Seiring berlanjutnya penutupan pemerintah AS, dolar tetap tertekan. Indeks jasa ISM hari Jumat, yang tidak bergantung pada data pemerintah, akan dirilis nanti, dengan hasil yang lemah kemungkinan akan semakin memperkuat arah penurunan suku bunga Federal Reserve yang dovish hingga akhir tahun, pendorong lain bagi penguatan ekuitas yang berkelanjutan.
Sementara itu, harga emas kembali menguat dan harga acuan minyak menguat menyusul kebakaran semalam di sebuah kilang besar AS.
Harga saham berjangka AS untuk S&P 500, Dow Jones Industrial Average, dan Nasdaq semuanya naik sekitar 0,2%. Nasdaq dan S&P mengakhiri sesi Kamis dengan mencapai rekor tertinggi ke-30 sepanjang tahun ini, sementara Dow Jones mencatat rekor penutupan ke-10. Di Eropa, indeks Stoxx Europe 600 pan-Eropa naik 0,4% pada perdagangan pagi, mencerminkan kenaikan serupa di seluruh bursa nasional.
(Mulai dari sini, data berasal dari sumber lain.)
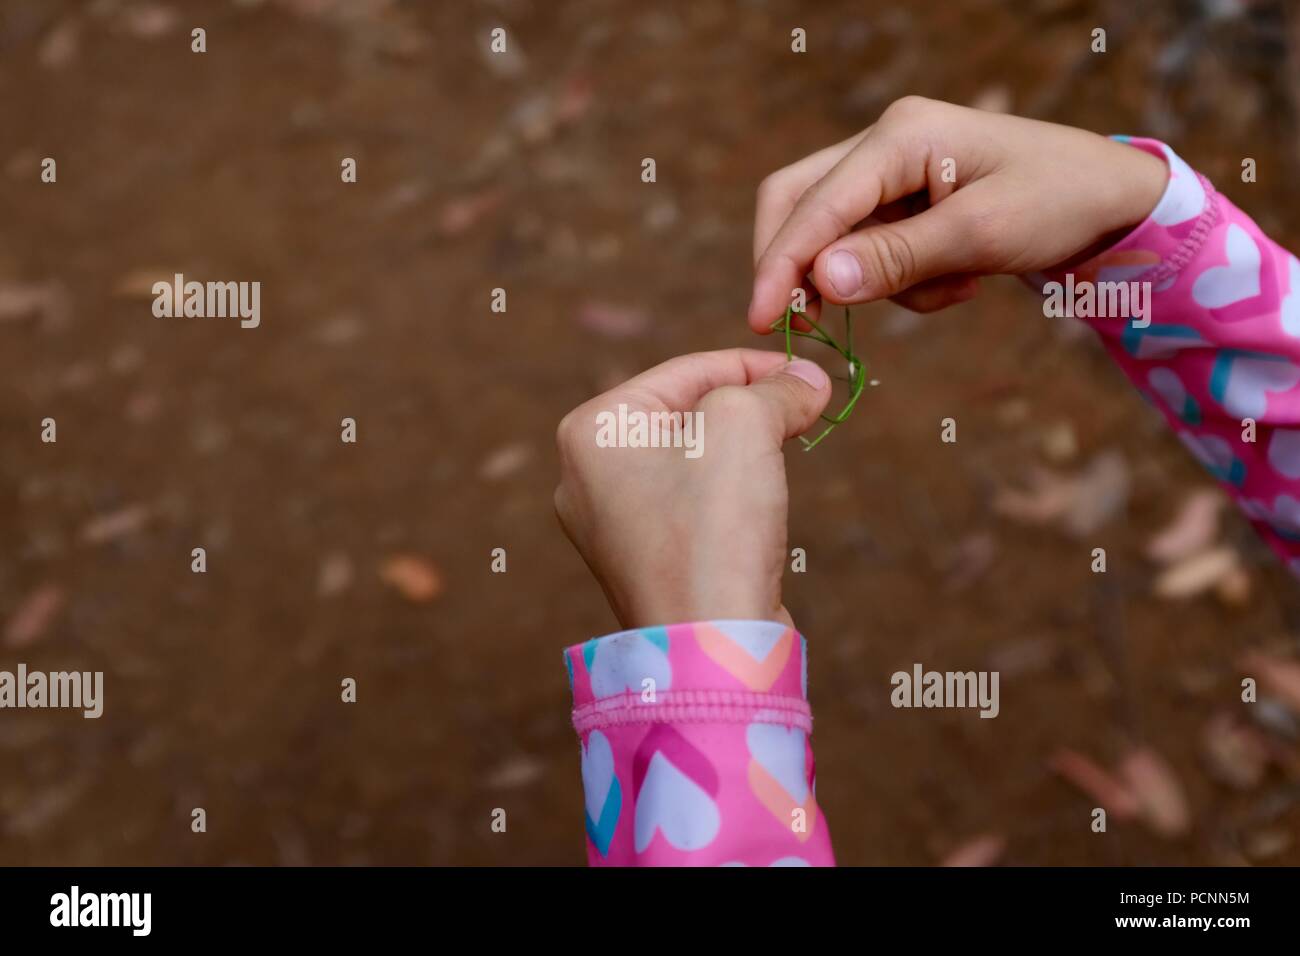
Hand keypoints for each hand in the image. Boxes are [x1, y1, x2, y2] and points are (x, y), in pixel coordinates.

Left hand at [554, 349, 831, 629]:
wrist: (712, 647)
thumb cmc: (714, 526)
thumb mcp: (745, 426)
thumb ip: (776, 389)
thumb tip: (809, 380)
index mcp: (591, 430)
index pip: (684, 372)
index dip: (753, 365)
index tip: (807, 373)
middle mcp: (586, 475)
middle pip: (685, 414)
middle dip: (748, 410)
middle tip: (803, 412)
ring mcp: (610, 524)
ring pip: (691, 460)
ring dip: (743, 453)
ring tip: (783, 459)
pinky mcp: (643, 561)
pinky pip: (690, 506)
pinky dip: (729, 496)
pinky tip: (758, 510)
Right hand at [748, 95, 1168, 328]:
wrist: (1112, 200)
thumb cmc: (1059, 201)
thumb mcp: (981, 235)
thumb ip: (898, 258)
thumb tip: (823, 283)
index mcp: (902, 136)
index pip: (815, 202)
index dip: (781, 263)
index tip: (761, 319)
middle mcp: (885, 143)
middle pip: (799, 204)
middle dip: (799, 266)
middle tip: (807, 325)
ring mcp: (892, 170)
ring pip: (836, 237)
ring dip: (877, 282)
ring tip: (952, 288)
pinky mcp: (904, 200)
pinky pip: (871, 251)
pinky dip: (904, 281)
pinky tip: (959, 280)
FTSE 100 Inggris naik 0,3%. Saham-saham di Asia ditutup beragam; indeks Nikkei 225 Jepang naik 1,9%, sementara Hang Seng Hong Kong turun 0,8%. Pasar di Tiongkok dan Korea Selatan ditutup.
Dolar diperdagangkan stabil di awal jam kerja Eropa. Dengan tidak tersedianya data resmi pemerintah AS, data swasta semakin menarik perhatian. Sebuah laporan dari perusahaan penempatan eksekutif Challenger, Gray & Christmas pada hari Kamis menunjukkan bahwa perusahaan-perusahaan mengumumkan lebih sedikit PHK pada bulan September, tetapi rencana perekrutan sejauh ini tahun ini merupakan yang terendah sejak 2009. Laporan layanan ISM pukul 10.00 pagi EST akan menjadi fokus.
Indeks dolar DXY terakhir stagnan di 97,855 terhadap sekeranjang mata uang utama.
Bitcoin sedikit melemah setelah mencapai level tertinggi tujuh minggu di sesi sebelumnya. Harga emas baru-baru ini turun 0,7% menjadi $119.927 setelah mencapai level tertinggi $121.065 pada hari Kamis, menurut data LSEG.
Imbal hasil obligasi pemerintah AS sedikit menguat setelah penurunan baru-baru ini. Namun, imbal hasil tetap mendekati level terendah yang dicapai setelah data penggajian swasta ADP hari Rabu, yang menunjukkan penurunan tak terduga. Imbal hasil obligasi pemerintah AS 10-tahun naik 1 basis poin menjadi 4,098%, mendekati level terendah dua minggu pada hari Kamis di 4,083%, menurut data Tradeweb.
Harga emas berada di jalur untuk kenaikan mingguan ketujuh berturut-turut setelah mencapai rekor baru pada hari Kamis. Harga berjangka naik 0,4% menjadi $3.882,50 per troy ons pada awal perdagangan dan naik hampir 2% minggu ini.
Harga acuan minyak naik setelah kebakaran terjadi di kilang besar AS, tetapi masih diperkirakan akan mengalami kerugian mingguan yang tajam karena kekhawatiran pasar akan kelebihan pasokan. Brent naik 0,8% menjadi $64,62 per barel, sementara WTI naik 0,9% menjadi $61,03 per barel.
Kantor Gubernur California, Gavin Newsom, mengunggah di X bahwa gubernur telah menerima pengarahan tentang insiden di kilang Chevron di El Segundo dan sedang berupaya memastikan keselamatan publik. Kilang tersebut merupakan salah satu kilang dengan produksi terbesar di Pantai Barat. Namun, harga minyak turun lebih dari 6% minggu ini, tertekan oleh ekspektasi bahwa OPEC+ akan mengembalikan lebih banyak minyak ke pasar.